Exercise instructions. Restate the material word for word and leave out anything that is a picture.

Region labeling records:
━━━━

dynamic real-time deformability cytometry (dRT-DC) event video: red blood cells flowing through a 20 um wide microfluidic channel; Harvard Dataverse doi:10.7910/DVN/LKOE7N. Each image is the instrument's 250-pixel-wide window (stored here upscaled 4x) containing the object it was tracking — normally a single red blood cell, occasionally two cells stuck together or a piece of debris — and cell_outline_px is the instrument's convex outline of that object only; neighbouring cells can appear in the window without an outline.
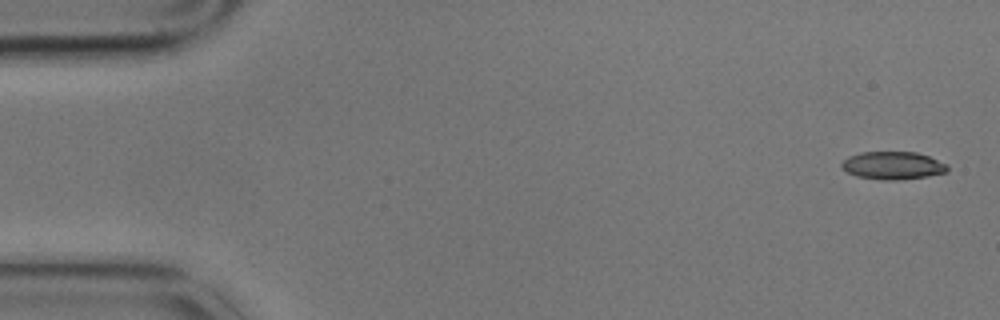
{"species": "common noctule bat (a hibernating species)", "species_latin": "Nyctalus noctula", "temperature_condition": "cold", "stored_images_in_passage": 4, "camera_frame_rate_fps": 3000, "um_per_image_px": 0.085, "animal": {"sex": "male", "body_mass_g": 17.9}, "frame": {"image": 1, "passage_image": 1, "time_ms": 0.0, "image_size_px": [1000, 320], "cell_outline_px": [[948, 172], [928, 176], [892, 180], [884, 180], [856, 176], [840, 168], [840, 164], [848, 156], [860, 152], [916, 152], [928, 156], [948, 164]], "centroid_in_image_um": [75.88, 14.06], "position_along_channel_um": 9.1, "area_um2": 17.17}}
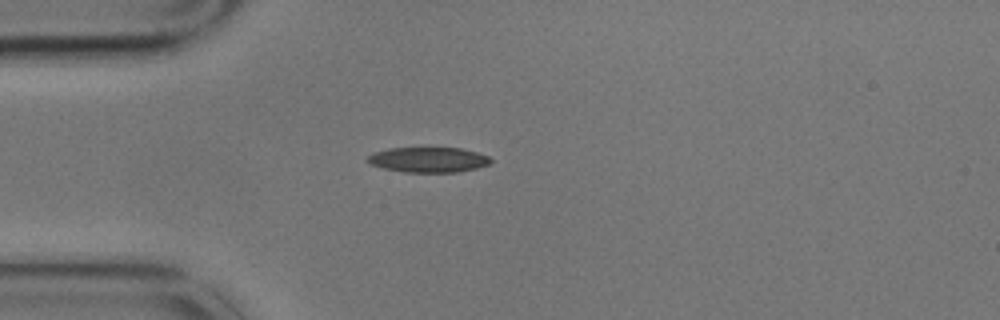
{"frame": {"image": 2, "passage_image": 4, "time_ms": 1.0, "image_size_px": [1000, 320], "cell_outline_px": [[492, 160], [488, 164], [476, 168], [456, 172], [404, 172], [384, 168], [372, 164], [364, 160], [372, 152], [388, 148], [460, 148], [476, 152], [488, 156]], "centroid_in_image_um": [36.37, 13.57], "position_along_channel_um": 48.6, "area_um2": 17.98}}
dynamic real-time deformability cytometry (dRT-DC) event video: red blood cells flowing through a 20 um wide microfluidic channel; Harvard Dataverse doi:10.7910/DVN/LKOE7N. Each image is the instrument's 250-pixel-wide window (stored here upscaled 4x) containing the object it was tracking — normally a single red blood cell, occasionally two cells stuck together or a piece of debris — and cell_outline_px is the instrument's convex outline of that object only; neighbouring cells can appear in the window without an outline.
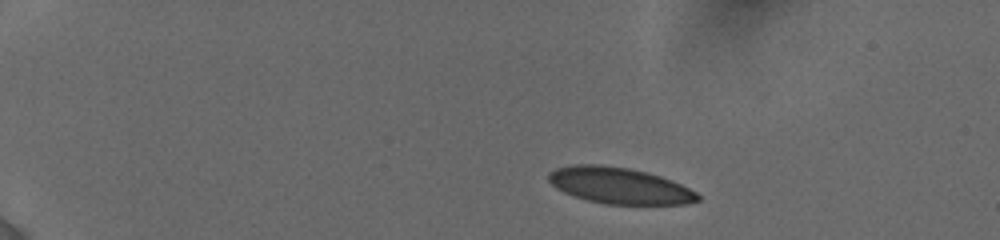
{"species": "human", "species_latin": "Homo sapiens", "temperature_condition": "cold", "stored_images_in_passage": 15, "camera_frame_rate_fps": 3000, "um_per_image_px": 0.085, "donor": {"sex": "female"}, "frame": {"image": 1, "passage_image": 3, "time_ms": 1.0, "image_size_px": [1000, 240], "cell_outline_px": [[700, 200], [688, 204], [604, 204], [588, 200], [564, 192], [556, 188], [548, 180], [548, 172], [556, 168], [576, 164], [600, 164], [628, 168], [648, 172], [672, 180], [696, 192], [700, 196]], "centroid_in_image_um": [52.65, 15.77], "position_along_channel_um": 32.3, "area_um2": 31.5}}
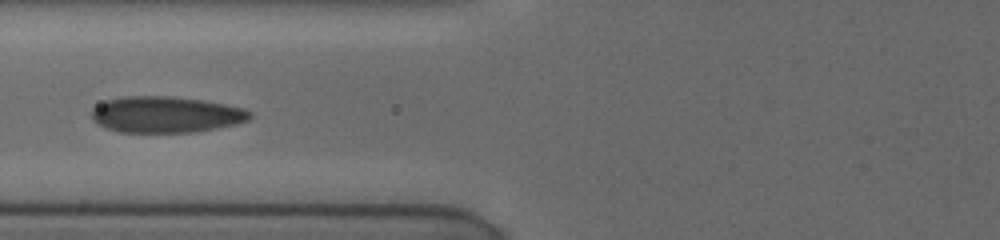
{"frame": {"image": 2, "passage_image": 12, "time_ms": 5.667, "image_size_px": [1000, 240], "cell_outline_px": [[252, 116], [248, 120], [236, 124], [216, 128], [192, 132], [120, 132], [104, 128], [96, 124], [92, 120], [92, 108], [108, 100], [124, 96], [168, 96], [204, 100], [244, 108], [252, 112]], "centroid_in_image_um": [14.09, 9.74], "position_along_channel_um": 111.7, "area_um2": 33.47}}
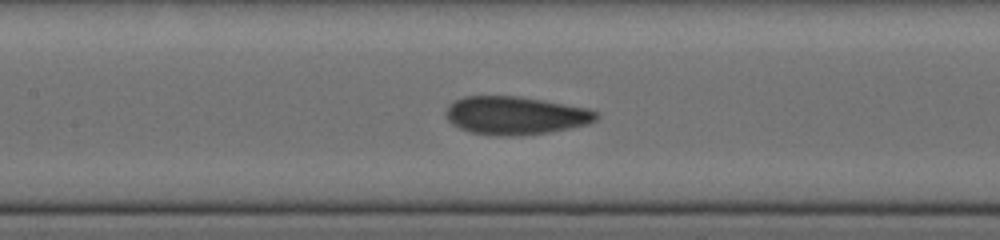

━━━━

Task answer.
dynamic real-time deformability cytometry (dRT-DC) event video: red blood cells flowing through a 20 um wide microfluidic channel; Harvard Dataverse doi:10.7910/DVN/LKOE7N. Each image is the instrument's 250-pixel-wide window (stored here upscaled 4x) containing the object it was tracking — normally a single red blood cell, occasionally two cells stuck together or a piece of debris — and cell_outline_px is the instrument's convex outline of that object only; neighbouring cells can appear in the window without an outline.
{"species": "common noctule bat (a hibernating species)", "species_latin": "Nyctalus noctula", "temperature_condition": "cold", "stored_images_in_passage": 4, "camera_frame_rate_fps": 3000, "um_per_image_px": 0.085, "animal": {"sex": "male", "body_mass_g": 17.9}, "frame": {"image": 1, "passage_image": 1, "time_ms": 0.0, "image_size_px": [1000, 320], "cell_outline_px": [[948, 172], [928, 176], [892, 180], [884, 180], [856, 176], [840, 168], [840, 164], [848, 156], [860, 152], [916, 152], [928, 156], [948, 164]], "centroid_in_image_um": [75.88, 14.06], "position_along_channel_um": 9.1, "area_um2": 17.17}}
{"frame": {"image": 2, "passage_image": 4, "time_ms": 1.0, "image_size_px": [1000, 320], "cell_outline_px": [[492, 160], [488, 164], [476, 168], [456, 172], [404, 172], [384, 168], [372, 164], [364, 160], [372, 152], [388, 148], [460, 148], [476, 152], [488, 156]], "centroid_in_image_um": [36.37, 13.57], "position_along_channel_um": 48.6, "area_um2": 17.98}}
dynamic real-time deformability cytometry (dRT-DC) event video: red blood cells flowing through a 20 um wide microfluidic channel; Harvard Dataverse doi:10.7910/DVN/LKOE7N. Each image is the instrument's 250-pixel-wide window (stored here upscaled 4x) containing the object it was tracking — normally a single red blood cell, occasionally two cells stuck together or a piece of debris — and cell_outline_px is the instrument's convex outline of that object only; neighbouring cells can appear in the window without an outline.
{"species": "human", "species_latin": "Homo sapiens", "temperature_condition": "cold", "stored_images_in_passage": 15, "camera_frame_rate_fps": 3000, "um_per_image_px": 0.085, "donor": {"sex": "female"}, "frame": {"image": 1, "passage_image": 3, "time_ms": 1.0, "image_size_px": [1000, 240], "cell_outline_px": [[700, 200], [688, 204], [604, 204], [588, 200], [564, 192], [556, 188], [548, 180], [548, 172], [556, 168], [576, 164], [600, 164], [628, 168], [648, 172], [672, 180], [696, 192], [700, 196]], "centroid_in_image_um": [52.65, 15.77], "position_along_channel_um": 32.3, "area_um2": 31.5}}
{"frame": {"image": 2, "passage_image": 12, "time_ms": 5.667, "image_size_px": [1000, 240], "cell_outline_px": [[252, 116], [248, 120], [236, 124], [216, 128], [192, 132], [120, 132], [104, 128], [96, 124], [92, 120], [92, 108], [108, 100], [124, 96], [168, 96], [204, 100], [244, 108], [252, 112]], "centroid_in_image_um": [14.09, 9.74], "position_along_channel_um": 111.7, "area_um2": 33.47}}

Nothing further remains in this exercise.